Si stringe il cerchio sui fondi del Pnrr da destinare all’infrastrutturazione in banda ultralarga nelle aree in digital divide, quelle grigie ma anche quelle nere, in cui la velocità di connessione in download risulta al di sotto dei 300 Mb/s.
“La soglia della scelta prestazionale di intervento pari a 300 Mb/s stabile in download è necessaria per raggiungere, entro il 2026, l’obiettivo di connettività ad almeno 1 Gigabit/s definito dal Digital Compass”, si legge nel documento per la consiltazione che Corcom ha potuto visionare. “La soglia indicata appare, infatti, l’unica idonea a garantire che lo sviluppo delle reti da parte dei privati, in assenza di finanziamenti pubblici, evolva rapidamente verso gli obiettivi del Digital Compass secondo il principio della scalabilità evidenziato dalla Commissione europea. Tale soglia è necessaria per sviluppare reti future proof”.
In attesa della mappatura a cui sta lavorando Infratel, il comitato interministeriali di Vittorio Colao lavora al modello operativo: stando a quanto risulta a seguito dell’ultima riunione del team, è stato scartato quello a concessione utilizzato per il piano aree bianche, in cui il concessionario realizza l’infrastruttura di proprietà statale. Si fa strada invece il modello a incentivo, alias del co-investimento pubblico-privato – lo Stato dovrebbe farsi carico di circa il 70% dei costi – in cui la proprietà della rete resta in capo agli operatori. A patto però che sia garantito l’accesso wholesale a tutti i concorrenti.
Sul fronte tecnologico prevale la logica della neutralità con l’obiettivo di accelerare la roadmap: fibra, dunque, ma anche Fwa e tecnologie “miste” in grado di garantire gli obiettivi messi nero su bianco nel Piano Italia a 1 Giga.

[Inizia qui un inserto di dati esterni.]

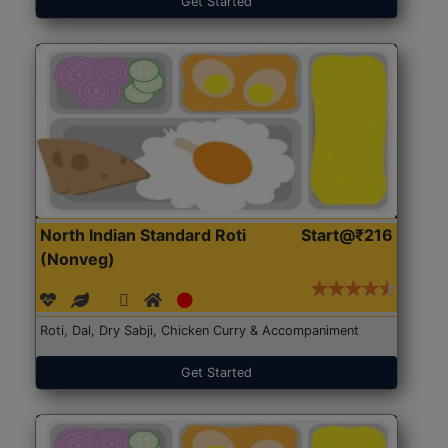
Get Started
North Indian Standard Roti
Start@₹216
(Nonveg)
Roti, Dal, Dry Sabji, Chicken Curry & Accompaniment
Get Started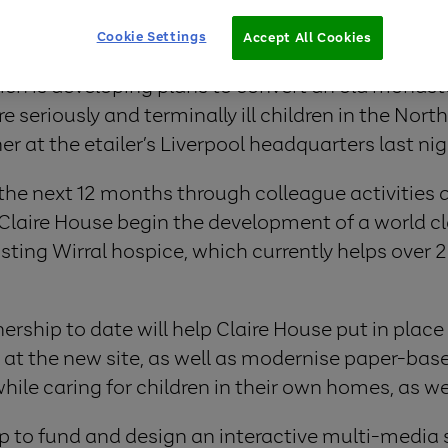
Cookie Settings
Accept All Cookies
ch is developing plans to convert an old monaste
e seriously and terminally ill children in the Nor
ner at the etailer’s Liverpool headquarters last n
 the next 12 months through colleague activities a
laire House begin the development of a world cla
xisting Wirral hospice, which currently helps over 
rship to date will help Claire House put in place 
 at the new site, as well as modernise paper-bas
hile caring for children in their own homes, as wel
lp to fund and design an interactive multi-media s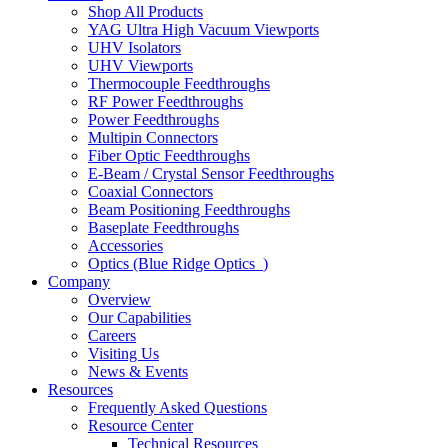
Shop All Products
YAG Ultra High Vacuum Viewports
UHV Isolators
UHV Viewports
Thermocouple Feedthroughs
RF Power Feedthroughs
Power Feedthroughs
Multipin Connectors
Fiber Optic Feedthroughs
E-Beam / Crystal Sensor Feedthroughs
Coaxial Connectors
Beam Positioning Feedthroughs
Baseplate Feedthroughs
Accessories
Optics (Blue Ridge Optics
)
Company
Overview
Our Capabilities
Careers
Visiting Us
News & Events
Resources
Frequently Asked Questions
Resource Center
Technical Resources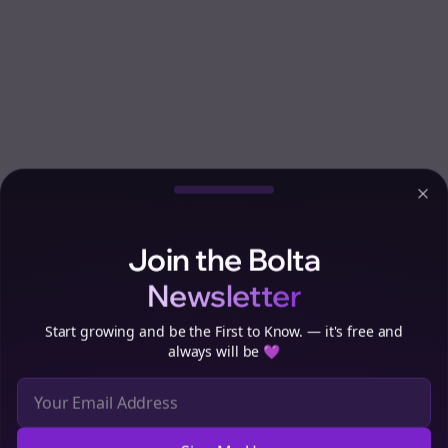
Clo
Join the Bolta
Newsletter
Start growing and be the First to Know. — it's free and
always will be 💜
Sign Me Up
Cookie Preferences
We use cookies to improve your experience.
Read our privacy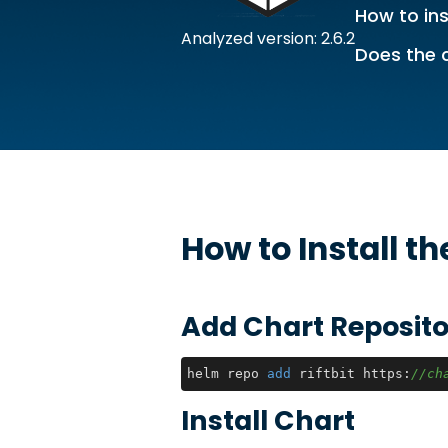
How to ins
Analyzed version: 2.6.2
Does the 
How to Install t
Add Chart Reposito
helm repo 
add
 riftbit https:
//ch
Install Chart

Con il piano di intervento pubblico in esame “in conformità con la disciplina europea sugli aiuti di Stato vengono adeguatamente contemperati da un lato il raggiungimento dell’obiettivo di connettività del Governo e dall’altro l’esigenza di tutelare la redditività degli investimenti dei soggetti privati che concorrono, con i propri investimenti, al raggiungimento degli obiettivi del Piano”, si legge sempre nel documento.

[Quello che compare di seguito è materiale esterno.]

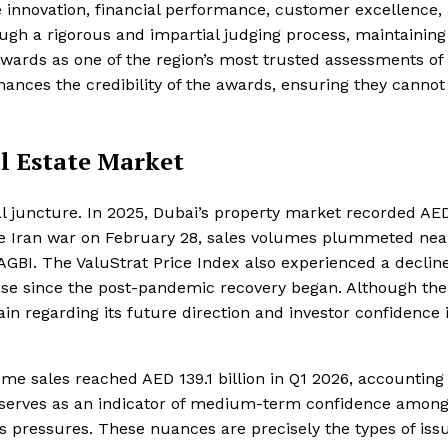
e innovation, financial performance, customer excellence,
ough a rigorous and impartial judging process, maintaining
Awards as one of the region’s most trusted assessments of
ances the credibility of the awards, ensuring they cannot
l Estate Market
al juncture. In 2025, Dubai’s property market recorded AE
 the Iran war on February 28, sales volumes plummeted nea
GBI. The ValuStrat Price Index also experienced a decline
ase since the post-pandemic recovery began. Although the
n regarding its future direction and investor confidence 
me sales reached AED 139.1 billion in Q1 2026, accounting 
es serves as an indicator of medium-term confidence amon
 pressures. These nuances are precisely the types of iss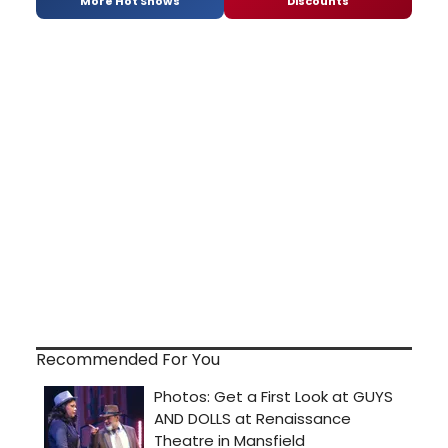
More Hot Shows
Discounts
Recommended For You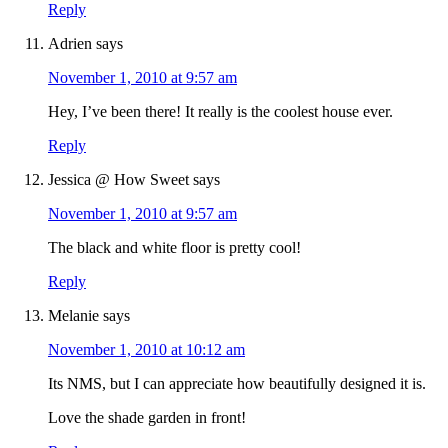
Reply
Adrien
says
November 1, 2010 at 9:57 am
Hey, I’ve been there! It really is the coolest house ever.
Reply
Jessica @ How Sweet
says
November 1, 2010 at 9:57 am
The black and white floor is pretty cool!
Reply
Melanie
says
November 1, 2010 at 10:12 am
Its NMS, but I can appreciate how beautifully designed it is.
Love the shade garden in front!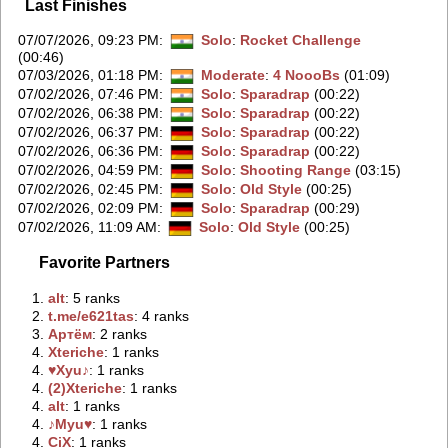
Last Finishes
07/07/2026, 09:23 PM
:
Solo
:
Rocket Challenge
(00:46)
07/03/2026, 01:18 PM
:
Moderate
:
4 NoooBs
(01:09)
07/02/2026, 07:46 PM
:
Solo
:
Sparadrap
(00:22)
07/02/2026, 06:38 PM
:
Solo
:
Sparadrap
(00:22)
07/02/2026, 06:37 PM
:
Solo
:
Sparadrap
(00:22)
07/02/2026, 06:36 PM
:
Solo
:
Sparadrap
(00:22)
07/02/2026, 04:59 PM
:
Solo
:
Shooting Range
(03:15)
07/02/2026, 02:45 PM
:
Solo
:
Old Style
(00:25)
07/02/2026, 02:09 PM
:
Solo
:
Sparadrap
(00:29)
07/02/2026, 11:09 AM
:
Solo
:
Old Style
(00:25)
Favorite Partners
1.
‭alt‭
: 5 ranks
2.
‭t.me/e621tas‭
: 4 ranks
3.
‭Артём‭
: 2 ranks
4.
‭Xteriche‭
: 1 ranks
4.
‭♥Xyu♪‭
: 1 ranks
4.
‭(2)Xteriche‭
: 1 ranks
4.
‭аlt‭
: 1 ranks
4.
‭♪Myu♥‭
: 1 ranks
4.
‭CiX‭
: 1 ranks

Il modello a incentivo – secondo quanto risulta dalle simulazioni effettuate dall’economista ed esperto di Tlc Maurizio Matteo Dècina – si basa sul completamento della rete in funzione dell’attivazione finale, che consente all’operatore di iniziare a recuperare l’investimento (l’incentivo copre infatti solo una parte dell’investimento, la restante parte deve essere coperta immediatamente con i flussi di cassa). L’incentivo, calcolato come percentuale degli investimenti unitari per unità immobiliare, verrebbe erogato solo a compimento della tratta verticale che consente al cliente una immediata attivazione.

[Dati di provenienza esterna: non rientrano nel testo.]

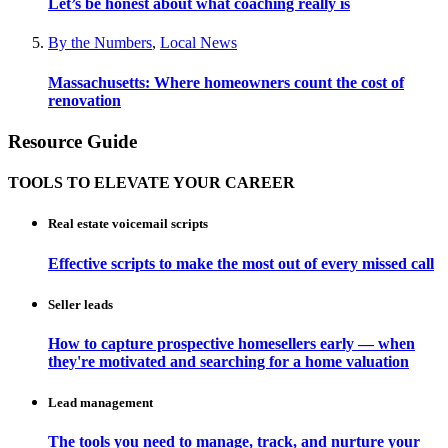
Let’s be honest about what coaching really is
By the Numbers
,
Local News
Massachusetts: Where homeowners count the cost of
renovation
Resource Guide
TOOLS TO ELEVATE YOUR CAREER
Real estate voicemail scripts
Effective scripts to make the most out of every missed call
Seller leads
How to capture prospective homesellers early — when
they're motivated and searching for a home valuation
Lead management
The tools you need to manage, track, and nurture your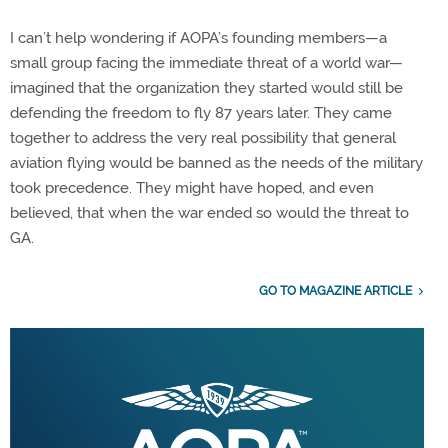
I can’t help wondering if AOPA’s founding members—a
small group facing the immediate threat of a world war—
imagined that the organization they started would still be
defending the freedom to fly 87 years later. They came
together to address the very real possibility that general
aviation flying would be banned as the needs of the military
took precedence. They might have hoped, and even
believed, that when the war ended so would the threat to
GA.
GO TO MAGAZINE ARTICLE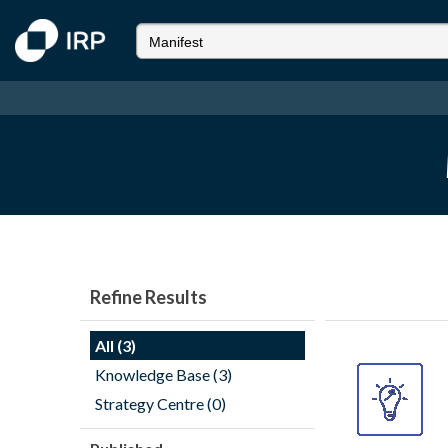
Refine Results
All (3)
Knowledge Base (3)
Strategy Centre (0)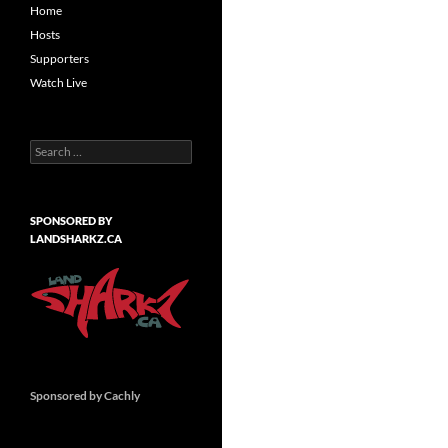
Home
Hosts
Supporters
Watch Live
Search
for:
SPONSORED BY
LANDSHARKZ.CA
Sponsored by Cachly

Secondo Dècina tra i due modelli di intervento pubblico – a concessione o a incentivo – ci potrebbe essere un differenziale di 20 miliardi di euro in termini di crescita economica in 5 anni, pari all’1% del Pil. Nel caso in cui il tasso di attivazioni dello scenario per concessione fosse incrementato di 10 volte rispetto a quello attuale (zone bianche) il differenziale si ridurrebbe a 5 miliardi.